Llegamos a Harare a última hora de la tarde, poco antes del anochecer. Yo tenía que ir al hotel y la chica a la casa de su tía, pero dijo que iría más tarde y me acompañó hasta el hotel. Como no estaba lejos, unos 15 minutos, fuimos a pie. Entramos los dos en la recepción y pedí la habitación, ya con las llaves en al mano ella me dijo si quería que se quedase conmigo hasta el día siguiente.  Si, por supuesto quería que se hubiese quedado conmigo esa noche, pero no podía quitarme de la cabeza su edad, si realmente tendría los 18 o todavía no.  Si no los tenía, podía meterme en un buen lío si ocurría algo inesperado.  Le dije que era mejor que fuese a la casa de su tía, que la estaría esperando y si no llegaba se iba a preocupar.  Dijo que no había problema, la podía llamar desde el hotel para decirle que iría al día siguiente.  Pero entonces qué excusa le iba a dar, ¿qué iba a quedarse con un extranjero en su hotel?.  Realmente la sugerencia era altamente tentadora, pero temí que pudiera haber alguna complicación, cualquiera sabe, no conocía de nada a aquella chica, quizá su tía, cualquier otra persona, la policía, podía presentarse allí en el hotel a buscarla y verme envuelto en una serio problema.

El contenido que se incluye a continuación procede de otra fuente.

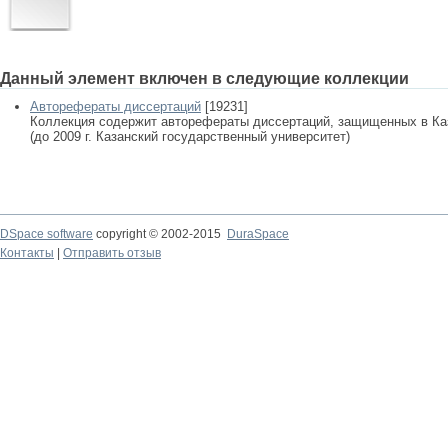
Данный элемент включен в следующие коллекции
Авторефераты диссертаций
[19231]
Коллекция содержит авторефераты диссертаций, защищенных в К
(до 2009 г. Казанский государственный университет)
DSpace software
copyright © 2002-2015
DuraSpace
Контакты
|
Отправить отзыв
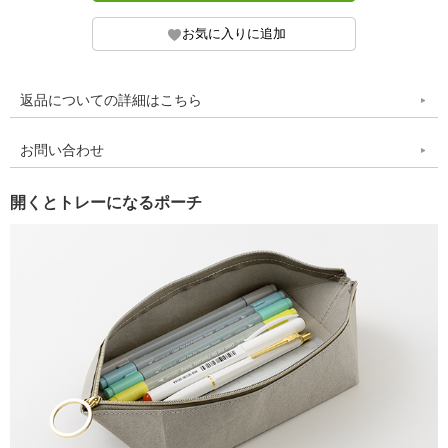
返品についての詳細はこちら
お問い合わせ
開くとトレーになるポーチ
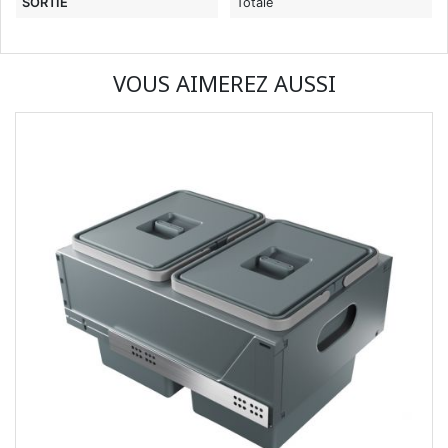
SORTIE
Totale
VOUS AIMEREZ AUSSI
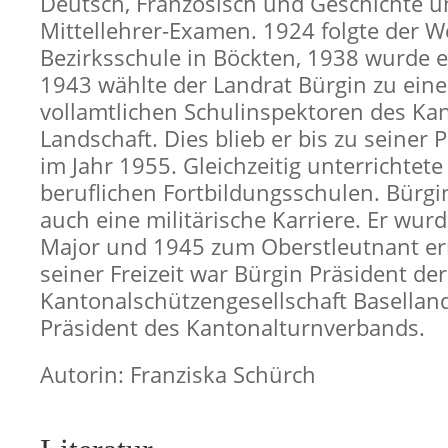
Deutsch, Französisch und Geschichte 
Mittellehrer-Examen. 1924 folgte der W
Bezirksschule in Böckten, 1938 wurde e
1943 wählte der Landrat Bürgin zu eine
vollamtlichen Schulinspektoren des Kan
Landschaft. Dies blieb er bis zu seiner
im Jahr 1955. Gleichzeitig unterrichtet
beruflichen Fortbildungsschulen. Bürgin
auch eine militärische Karriere. Er wu
Major und 1945 zum Oberstleutnant er
seiner Freizeit war Bürgin Präsident der
Kantonalschützengesellschaft Basellan
Präsident des Kantonalturnverbands.
Autorin: Franziska Schürch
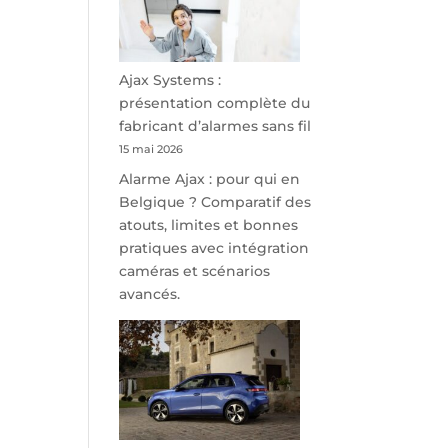
minutes
de
Namur,
Steveny
Ajax Systems :
Park
présentation complète du
redessine
fabricant d’alarmes sans fil
l’offre
15 mai 2026
de
Alarme Ajax : pour qui en
parking
Belgique ? Comparatif des
sécurisé
atouts, limites et bonnes
à
pratiques avec intégration
l’aéroport
caméras et scénarios
de
avancés.
Charleroi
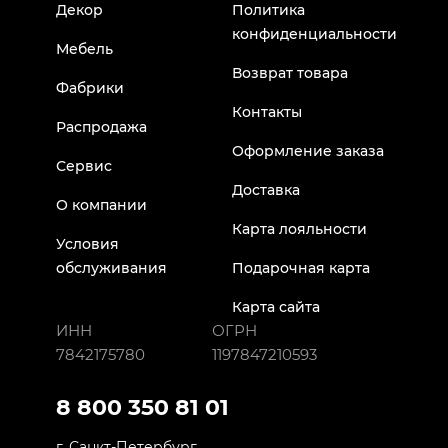
Декор
Политика
конфиденциальности
Мебель
Возврат товара
Фабрики
Контакты
Распродажа
Оформление заказа
Сервис
Доставка
О компании
Карта лояльности
Условия
обслуживания
Подарочная карта
Карта сайта
ИНН
ОГРН
7842175780
1197847210593
8 800 350 81 01
г. Санкт-Петербург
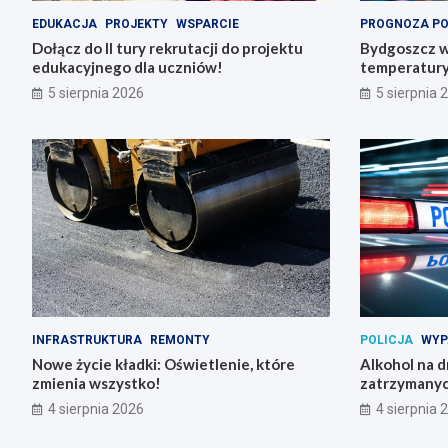
EDUKACJA
PROJEKTY
WSPARCIE
PROGNOZA P
Dołącz do II tury rekrutacji do projektu
Bydgoszcz w
edukacyjnego dla uczniów!
temperatury 
5 sierpnia 2026
5 sierpnia 
INFRASTRUKTURA
REMONTY
POLICJA
WYP
Nowe życie kładki: Oświetlenie, które
Alkohol na 
zmienia wszystko!
zatrzymanyc
4 sierpnia 2026
4 sierpnia 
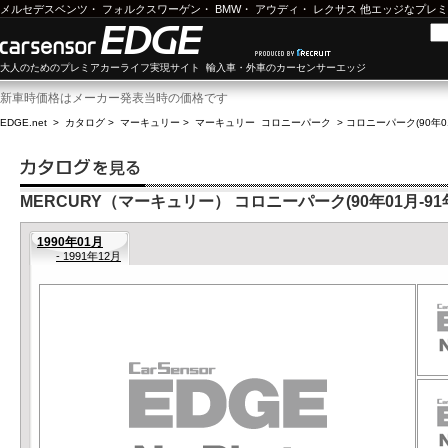
メルセデスベンツ
・
フォルクスワーゲン
・
BMW
・
アウディ
・
レクサス
他エッジなプレミ
大人のためのプレミアカーライフ実現サイト 輸入車・外車のカーセンサーエッジ
新車時価格はメーカー発表当時の価格です
EDGE.net
>
カタログ
>
マーキュリー
>
マーキュリー コロニーパーク
>
コロニーパーク(90年01
MERCURY（マーキュリー） コロニーパーク(90年01月-91年
1990年01月
- 1991年12月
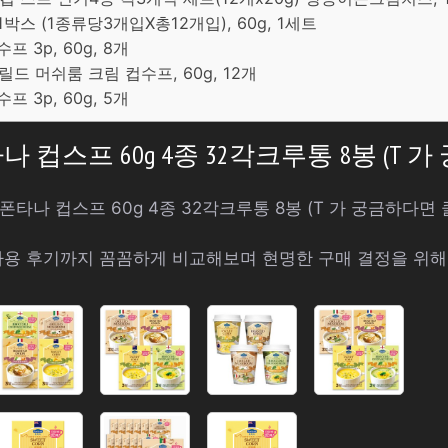
1박스 (1종류당3개입X총12개입), 60g, 1세트
프 3p, 60g, 8개
릴드 머쉬룸 크림 컵수프, 60g, 12개
프 3p, 60g, 5개
컵스프 60g 4종 32각크루통 8봉 (T 
타나 컵스프 60g 4종 32각크루통 8봉 (T 가 궁금하다면
사용 후기까지 꼼꼼하게 비교해보며 현명한 구매 결정을 위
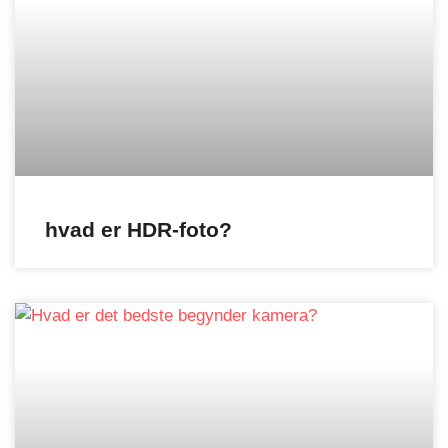
hvad er HDR-foto?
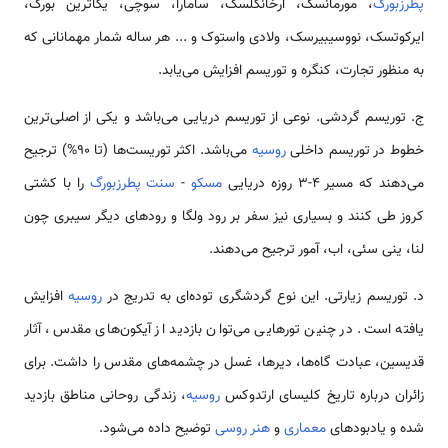
پطرزبورگ
، مورمانسک، آرخانگلسک، سامارا، سوچی، یکاترین بورگ،
ایرکوتسک، نووسیبیرسک، ولادی واستوک و ... هر ساله شمار مهمانانی که
به منظور تجارت، کنگره و توریسم افزایش می‌یابد.
ج. توریسم گردشی. نوعی از توریسم دریایی می‌باشد و یکی از اصلی‌ترین
خطوط در توریسم داخلی
روسیه
می‌باشد. اکثر توریست‌ها (تا 90%) ترجیح
می‌دهند که مسیر 4-3 روزه دریایی
مسکو
-
سنت پطرزبورگ
را با کشتی
کروز طی کنند و بسیاری نیز سفر بر رود ولگا و رودهای دیگر سیبری چون
لنا، ینی سئی، اب، آمور ترجیح می‌دهند.
د. توریسم زیارتی. این نوع گردشگری توده‌ای به تدریج در
روسیه
افزایش
یافته است. در چنین تورهایی می‌توان بازدید از آیکون‌های مقدس، آثار
قدیسین، عبادت گاه‌ها، دیرها، غسل در چشمه‌های مقدس را داشت. برای
زائران درباره تاریخ کلیسای ارتدوکس
روسیه
، زندگی روحانی مناطق بازدید
شده و یادبودهای
معماری
و
هنر روسی
توضیح داده می‌شود.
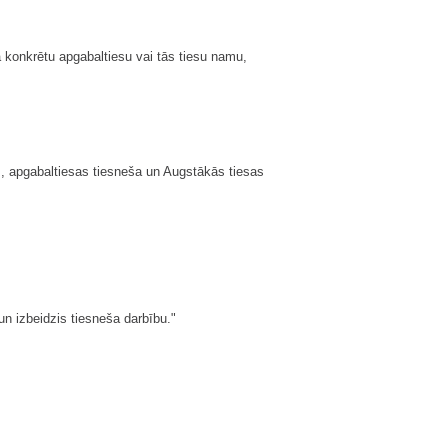
konkrētu apgabaltiesu vai tās tiesu namu,
as, apgabaltiesas tiesneša un Augstākās tiesas
n izbeidzis tiesneša darbību."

A pesar de no estar de acuerdo con mi propia decisión, le dije que prefería que fuese con su tía, ella, tal como hizo durante todo el tiempo del viaje, asintió aceptando mi deseo.  Como ella solo iba a estar dos semanas en Harare y yo un mes en Madagascar, le dije que si quería podíamos vernos en mi regreso a Bulawayo.  Admitió la propuesta y me escribió en un papel su dirección y teléfono, quedamos que en cuanto llegara a Bulawayo la llamaría.
Dudé en pedirle que subiera antes a la habitación para despedirnos allí de una manera más íntima, pero si lo hacíamos sabía que la cosa se podía enredar.  La vi alejarse con cierta melancolía, tan solo había pasado unas horas con ella,  pero no había traspasado la puerta de salida del hotel y ya la estaba echando de menos.